### Prompt
Below are records; how many of their lines contain "that"? Reply with the number and no other words.

┄┄┄┄┄┄┄┄┄┄

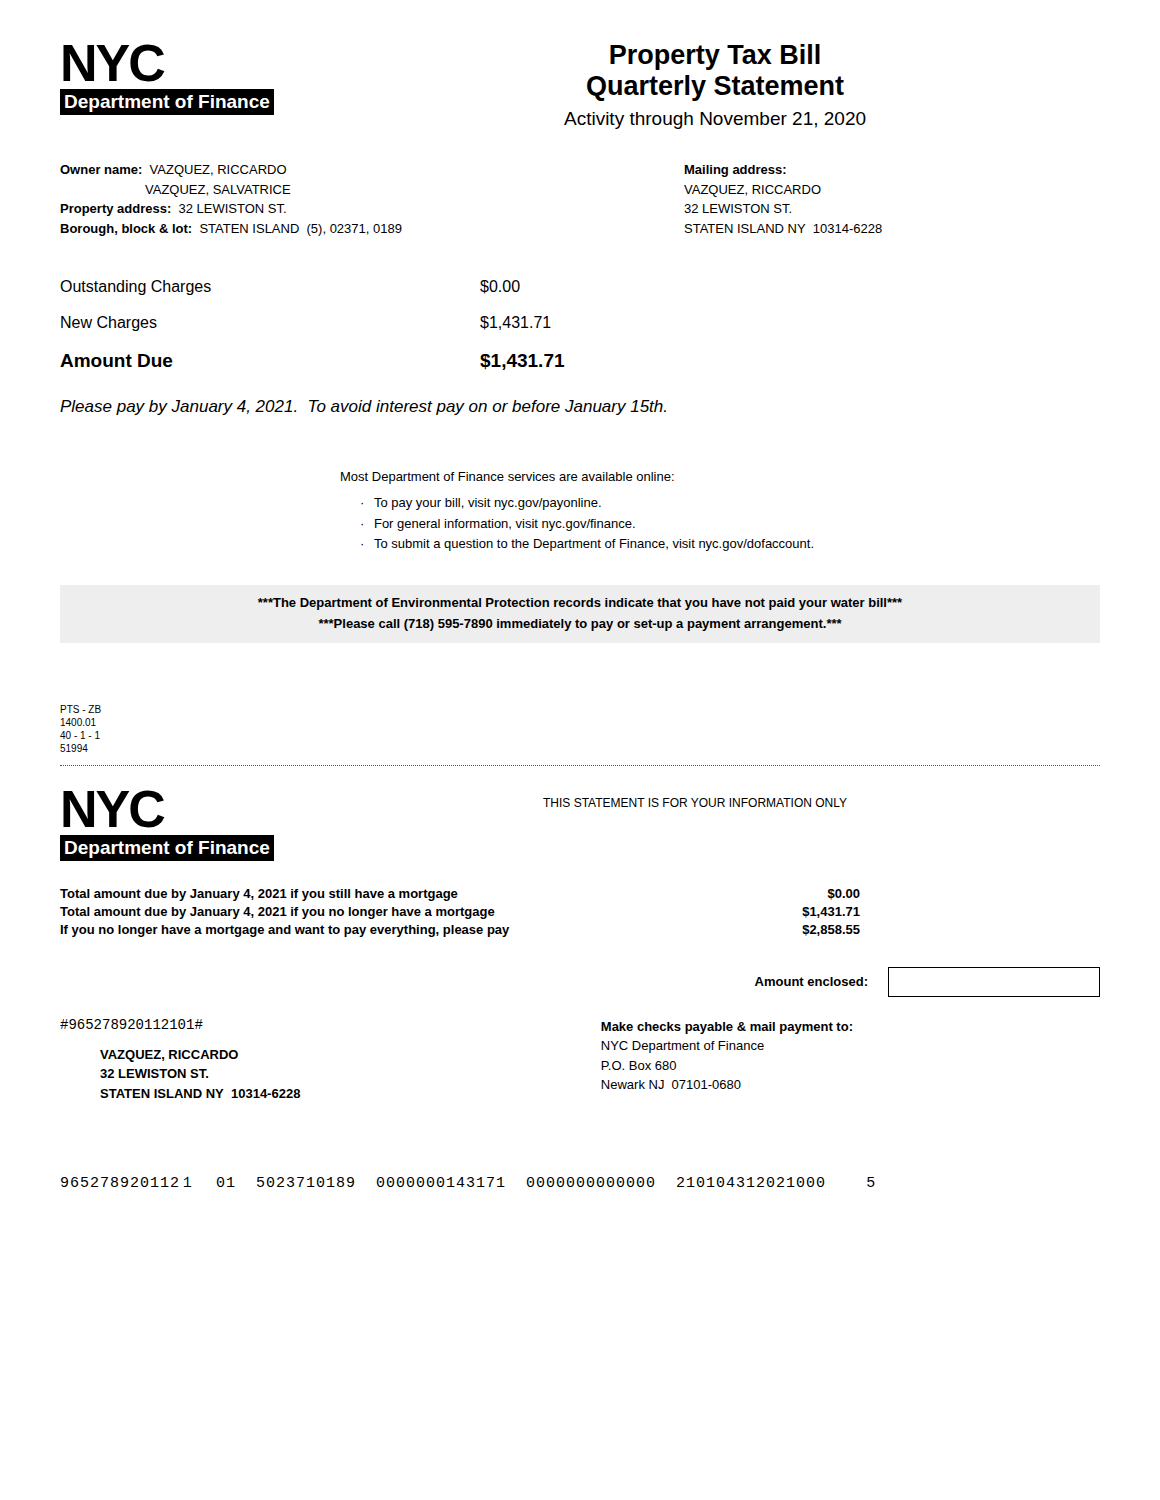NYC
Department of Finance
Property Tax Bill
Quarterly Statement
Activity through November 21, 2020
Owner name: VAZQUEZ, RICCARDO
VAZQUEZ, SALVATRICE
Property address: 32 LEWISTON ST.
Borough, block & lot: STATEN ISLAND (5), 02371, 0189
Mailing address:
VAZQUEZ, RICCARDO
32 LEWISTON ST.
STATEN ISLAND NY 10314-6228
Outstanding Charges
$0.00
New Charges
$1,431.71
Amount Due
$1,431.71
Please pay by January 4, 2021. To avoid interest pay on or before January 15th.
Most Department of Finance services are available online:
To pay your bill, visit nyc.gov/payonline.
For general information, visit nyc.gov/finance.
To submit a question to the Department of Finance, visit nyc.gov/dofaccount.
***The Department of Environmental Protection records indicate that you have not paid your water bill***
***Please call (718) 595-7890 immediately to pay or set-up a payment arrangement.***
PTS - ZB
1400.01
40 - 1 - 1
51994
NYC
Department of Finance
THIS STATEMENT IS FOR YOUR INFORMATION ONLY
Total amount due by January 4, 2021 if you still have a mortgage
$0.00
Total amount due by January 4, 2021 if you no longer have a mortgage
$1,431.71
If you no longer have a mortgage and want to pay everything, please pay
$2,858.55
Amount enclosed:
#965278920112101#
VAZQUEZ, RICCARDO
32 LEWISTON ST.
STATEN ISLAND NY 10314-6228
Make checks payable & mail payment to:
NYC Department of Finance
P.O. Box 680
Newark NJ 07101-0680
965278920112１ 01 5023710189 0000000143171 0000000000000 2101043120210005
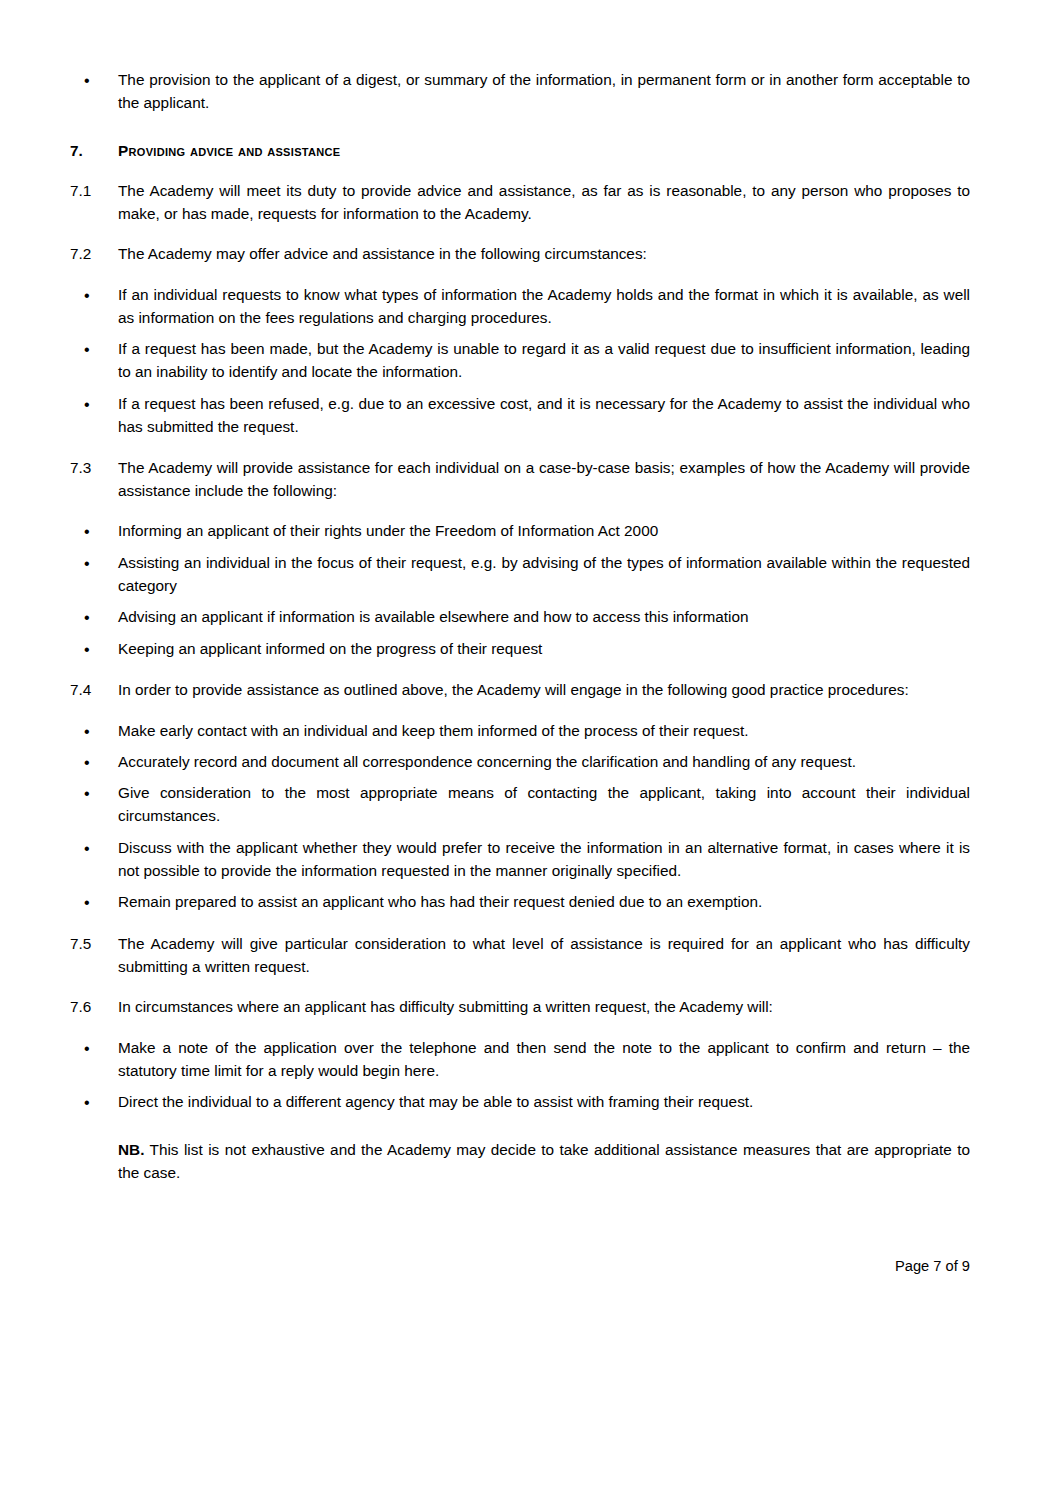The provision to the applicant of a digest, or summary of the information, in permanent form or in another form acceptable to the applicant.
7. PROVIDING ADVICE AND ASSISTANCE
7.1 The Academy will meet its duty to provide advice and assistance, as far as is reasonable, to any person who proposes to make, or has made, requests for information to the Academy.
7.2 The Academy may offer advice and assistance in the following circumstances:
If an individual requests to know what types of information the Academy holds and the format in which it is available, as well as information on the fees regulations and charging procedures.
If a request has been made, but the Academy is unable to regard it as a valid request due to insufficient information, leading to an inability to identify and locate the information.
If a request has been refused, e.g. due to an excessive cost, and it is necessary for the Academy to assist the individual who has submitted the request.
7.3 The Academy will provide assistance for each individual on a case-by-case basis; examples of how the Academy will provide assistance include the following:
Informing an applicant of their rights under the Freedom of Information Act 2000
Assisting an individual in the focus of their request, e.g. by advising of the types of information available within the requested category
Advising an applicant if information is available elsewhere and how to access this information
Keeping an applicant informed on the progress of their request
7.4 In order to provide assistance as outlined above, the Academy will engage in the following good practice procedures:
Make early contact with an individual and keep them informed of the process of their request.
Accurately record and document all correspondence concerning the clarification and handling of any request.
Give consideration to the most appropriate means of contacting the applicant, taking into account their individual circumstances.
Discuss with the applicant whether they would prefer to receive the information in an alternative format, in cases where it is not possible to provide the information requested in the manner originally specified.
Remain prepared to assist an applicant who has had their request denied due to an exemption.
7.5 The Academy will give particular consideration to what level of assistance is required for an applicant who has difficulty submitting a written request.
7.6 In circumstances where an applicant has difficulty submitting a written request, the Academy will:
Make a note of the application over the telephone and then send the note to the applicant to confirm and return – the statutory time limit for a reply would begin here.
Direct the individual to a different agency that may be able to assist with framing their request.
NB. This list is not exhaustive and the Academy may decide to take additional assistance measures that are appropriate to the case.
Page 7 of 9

┄┄┄┄┄┄┄┄┄┄

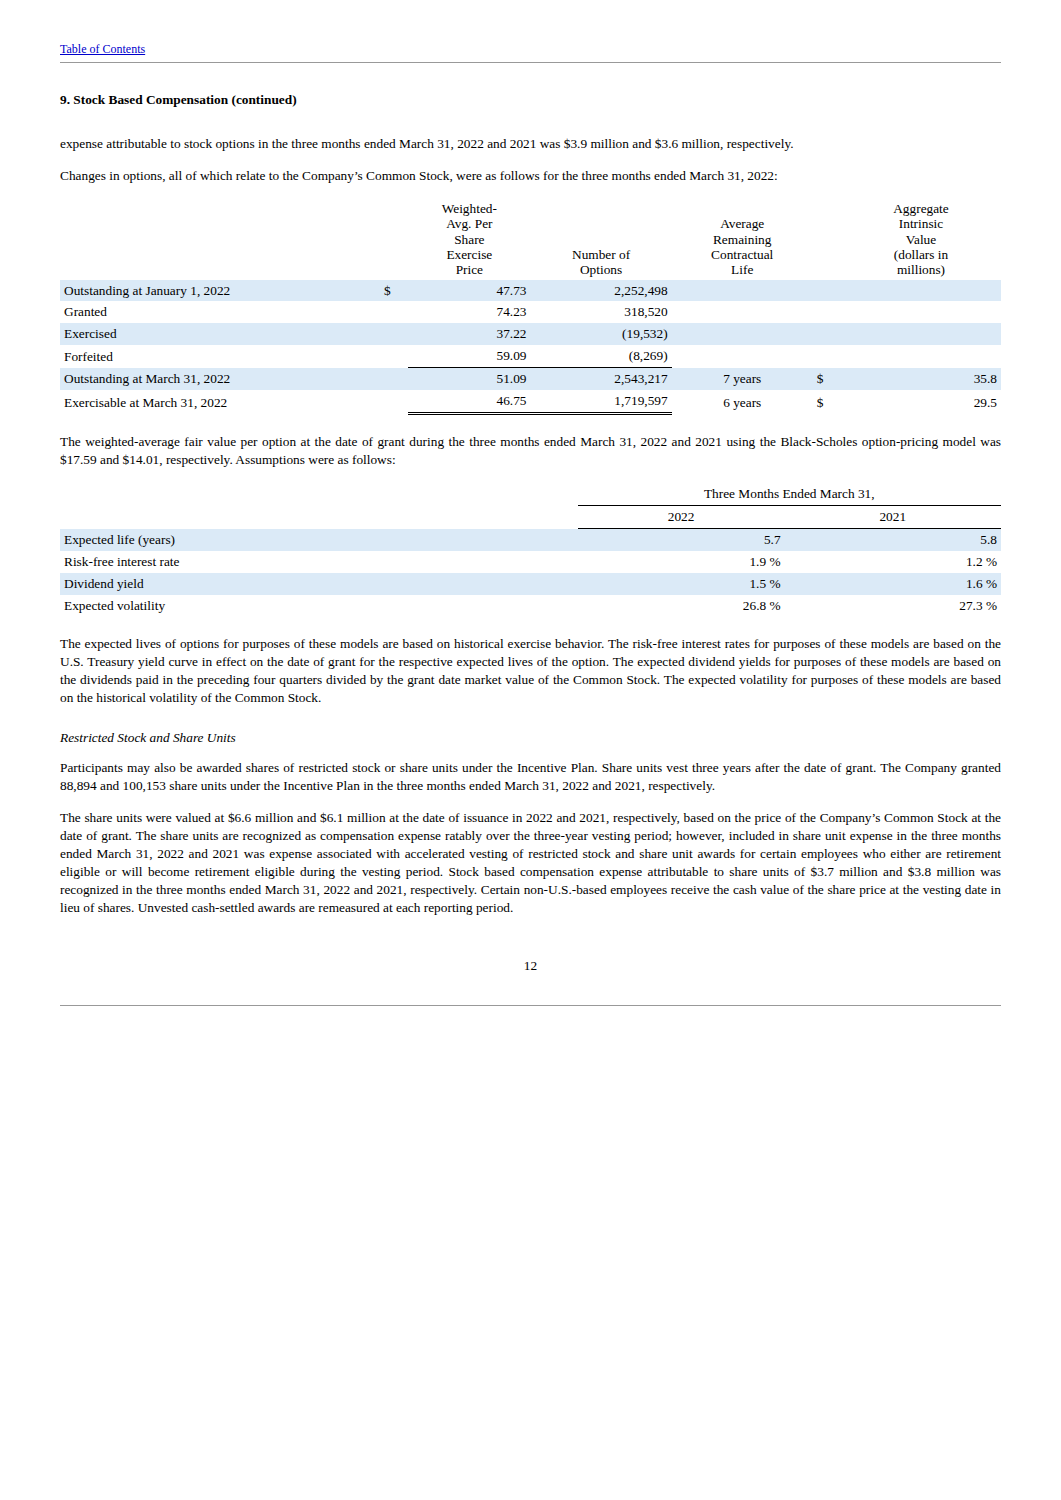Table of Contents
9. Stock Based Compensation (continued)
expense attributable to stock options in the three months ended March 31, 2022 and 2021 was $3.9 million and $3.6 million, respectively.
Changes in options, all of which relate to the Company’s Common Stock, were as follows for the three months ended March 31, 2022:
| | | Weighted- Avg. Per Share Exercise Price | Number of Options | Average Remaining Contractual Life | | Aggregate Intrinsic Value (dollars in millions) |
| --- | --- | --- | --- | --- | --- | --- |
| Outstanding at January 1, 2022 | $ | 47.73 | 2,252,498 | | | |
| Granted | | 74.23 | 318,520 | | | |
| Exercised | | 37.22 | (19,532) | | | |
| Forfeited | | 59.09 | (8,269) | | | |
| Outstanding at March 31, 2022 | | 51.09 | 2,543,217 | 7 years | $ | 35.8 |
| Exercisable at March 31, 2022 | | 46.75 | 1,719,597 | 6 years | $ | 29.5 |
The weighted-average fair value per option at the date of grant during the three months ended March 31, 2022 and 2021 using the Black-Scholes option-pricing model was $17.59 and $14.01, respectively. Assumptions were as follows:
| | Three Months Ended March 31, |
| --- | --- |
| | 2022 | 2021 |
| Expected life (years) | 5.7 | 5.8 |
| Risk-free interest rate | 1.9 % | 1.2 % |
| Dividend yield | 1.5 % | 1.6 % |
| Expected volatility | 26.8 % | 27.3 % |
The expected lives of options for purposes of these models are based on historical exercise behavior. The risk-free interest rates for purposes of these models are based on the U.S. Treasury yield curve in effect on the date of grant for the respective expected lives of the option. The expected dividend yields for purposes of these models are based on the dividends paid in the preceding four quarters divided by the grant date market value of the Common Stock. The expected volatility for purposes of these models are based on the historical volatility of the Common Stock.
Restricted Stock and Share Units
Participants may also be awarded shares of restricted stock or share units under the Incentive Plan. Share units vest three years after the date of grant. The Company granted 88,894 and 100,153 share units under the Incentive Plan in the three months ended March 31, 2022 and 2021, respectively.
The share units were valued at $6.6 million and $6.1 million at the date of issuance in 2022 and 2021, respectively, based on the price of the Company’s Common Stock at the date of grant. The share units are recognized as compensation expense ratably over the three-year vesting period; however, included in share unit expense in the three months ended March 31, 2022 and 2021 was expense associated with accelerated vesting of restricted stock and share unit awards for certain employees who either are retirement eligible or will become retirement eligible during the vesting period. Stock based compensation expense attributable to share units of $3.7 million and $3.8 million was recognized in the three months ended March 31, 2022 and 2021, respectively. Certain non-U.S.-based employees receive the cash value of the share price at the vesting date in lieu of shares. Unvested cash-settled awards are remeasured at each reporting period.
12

┄┄┄┄┄┄┄┄┄┄

### Answer for this exercise
3